I might put Kenneth Patton second to Sophia Fahs in terms of theological influence. Patton was a humanist who believed in the power of symbols and liturgy. He developed exciting new ways of doing worship services without needing a reference to God, Goddess, C’thulhu, or whatever. You could argue that his experimentation with high-church humanism laid the groundwork for contemporary UU theology. His use of American folk tunes for hymns has, I believe, profoundly shaped the way we conceive of worship — after Kenneth Patton, we have to go beyond music composed by “dead white men” in the high Western tradition. If we would pay more attention, I think we’d see that Patton opened us to amazing possibilities in multiculturalism (even if his personal approach had a whiff of colonialism).

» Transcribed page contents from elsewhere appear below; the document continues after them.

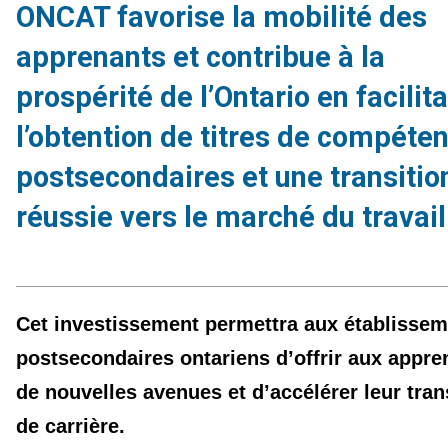
ONCAT favorise la mobilité des
apprenants et contribue à la
prospérité de l’Ontario en facilit
l’obtention de titres de compéte
postsecondaires et une transitio
réussie vers le marché du travail
Cet investissement permettra aux établisse
postsecondaires ontariens d’offrir aux appre
de nouvelles avenues et d’accélérer leur tran
de carrière.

Oh, and forget trying to base theology on the “Seven Principles.” While Christian theologians do tend to ground their theology in interpretations of their sacred texts, the “Seven Principles” are excerpts from the UUA’s bylaws, and — alas — lack the poetry and human depth of the Christian and Hebrew scriptures. The “Seven Principles” function fairly well as a profession of faith (thought I still prefer the old Universalist Winchester Profession for sheer poetry, even though I pretty much disagree with it) — but the “SevenPrinciples” are definitely not theology.

Indeed, I sometimes wonder if one of the things keeping Unitarian Universalists from doing theology in our local congregations is that we make the false assumption that the “Seven Principles” are sufficient. They aren’t. They say “what,” but not “why” or “how” or “when.”

To answer the question in the title: Yes, Virginia, you should be doing theology, too.